Give back the lines of the records exactly, starting at the first and ending at the one with "left ear: (771, 229)".

=== Section Start ===

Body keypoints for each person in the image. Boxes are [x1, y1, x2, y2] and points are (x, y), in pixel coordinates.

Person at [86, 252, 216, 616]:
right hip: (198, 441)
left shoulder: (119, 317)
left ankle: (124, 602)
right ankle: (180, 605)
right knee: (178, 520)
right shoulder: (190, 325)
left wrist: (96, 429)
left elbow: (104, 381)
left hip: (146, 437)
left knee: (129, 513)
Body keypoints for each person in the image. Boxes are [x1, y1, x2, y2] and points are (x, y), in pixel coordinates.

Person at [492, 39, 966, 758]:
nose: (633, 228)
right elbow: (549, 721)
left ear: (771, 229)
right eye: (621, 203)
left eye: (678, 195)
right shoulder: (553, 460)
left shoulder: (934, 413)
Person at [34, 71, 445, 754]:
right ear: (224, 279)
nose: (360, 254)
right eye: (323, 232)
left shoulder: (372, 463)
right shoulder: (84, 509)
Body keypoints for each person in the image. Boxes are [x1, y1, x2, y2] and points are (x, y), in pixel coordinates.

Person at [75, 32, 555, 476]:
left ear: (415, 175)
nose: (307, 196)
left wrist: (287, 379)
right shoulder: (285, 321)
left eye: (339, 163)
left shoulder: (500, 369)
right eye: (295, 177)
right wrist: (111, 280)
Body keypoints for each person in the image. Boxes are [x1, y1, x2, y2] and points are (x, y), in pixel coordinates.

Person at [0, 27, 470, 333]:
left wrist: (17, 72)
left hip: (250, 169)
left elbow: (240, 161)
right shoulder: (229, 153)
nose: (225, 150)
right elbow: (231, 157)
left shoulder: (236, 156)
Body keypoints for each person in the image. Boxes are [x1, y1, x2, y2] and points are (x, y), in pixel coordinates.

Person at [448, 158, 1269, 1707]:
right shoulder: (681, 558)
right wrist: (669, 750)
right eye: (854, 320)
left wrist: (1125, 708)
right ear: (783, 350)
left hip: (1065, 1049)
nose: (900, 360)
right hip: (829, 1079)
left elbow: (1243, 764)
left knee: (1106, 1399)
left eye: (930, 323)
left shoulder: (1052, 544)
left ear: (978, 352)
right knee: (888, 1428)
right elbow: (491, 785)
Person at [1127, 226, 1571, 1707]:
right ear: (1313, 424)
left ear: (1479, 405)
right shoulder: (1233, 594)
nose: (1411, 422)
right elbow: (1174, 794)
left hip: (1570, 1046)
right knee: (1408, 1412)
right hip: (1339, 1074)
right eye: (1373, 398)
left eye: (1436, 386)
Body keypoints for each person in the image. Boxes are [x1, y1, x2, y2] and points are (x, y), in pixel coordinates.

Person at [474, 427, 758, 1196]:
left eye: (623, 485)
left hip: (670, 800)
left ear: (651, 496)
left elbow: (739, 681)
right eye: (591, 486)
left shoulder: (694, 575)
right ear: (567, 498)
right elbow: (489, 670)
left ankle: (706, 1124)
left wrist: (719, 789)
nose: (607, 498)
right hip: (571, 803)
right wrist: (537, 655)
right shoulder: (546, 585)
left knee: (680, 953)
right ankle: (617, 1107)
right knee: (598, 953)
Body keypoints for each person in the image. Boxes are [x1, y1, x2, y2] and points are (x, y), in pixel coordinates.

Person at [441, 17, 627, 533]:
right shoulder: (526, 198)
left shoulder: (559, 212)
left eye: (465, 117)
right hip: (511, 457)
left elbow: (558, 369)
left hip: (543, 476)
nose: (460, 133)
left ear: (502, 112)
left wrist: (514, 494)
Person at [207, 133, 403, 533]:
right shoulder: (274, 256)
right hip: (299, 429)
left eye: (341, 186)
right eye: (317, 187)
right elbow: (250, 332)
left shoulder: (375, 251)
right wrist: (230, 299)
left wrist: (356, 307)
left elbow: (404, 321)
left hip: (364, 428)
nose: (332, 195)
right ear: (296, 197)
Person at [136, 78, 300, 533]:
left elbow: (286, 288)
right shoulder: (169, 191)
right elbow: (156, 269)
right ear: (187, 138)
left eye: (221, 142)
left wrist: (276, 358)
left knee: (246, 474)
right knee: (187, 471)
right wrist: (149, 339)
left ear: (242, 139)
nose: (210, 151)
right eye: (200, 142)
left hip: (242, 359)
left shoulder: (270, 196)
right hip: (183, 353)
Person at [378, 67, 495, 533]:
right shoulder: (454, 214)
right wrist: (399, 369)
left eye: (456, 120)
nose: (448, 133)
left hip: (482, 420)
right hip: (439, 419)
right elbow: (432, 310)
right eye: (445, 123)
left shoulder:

=== Section End ===

Answer section:
Body keypoints for each person in the image. Boxes are [x1, y1, x2, y2] and points are (x, y), in pixel coordinates.

Person at [86, 252, 216, 616]:
right hip: (198, 441)
left shoulder: (119, 317)
left ankle: (124, 602)
right ankle: (180, 605)
right knee: (178, 520)
right shoulder: (190, 325)
left wrist: (96, 429)
left elbow: (104, 381)
left hip: (146, 437)
left knee: (129, 513)
Body keypoints for each person in the image. Boxes are [x1, y1, x2, y2] and points are (x, y), in pixel coordinates.

Person at [492, 39, 966, 758]:
nose: (633, 228)
right elbow: (549, 721)
left ear: (771, 229)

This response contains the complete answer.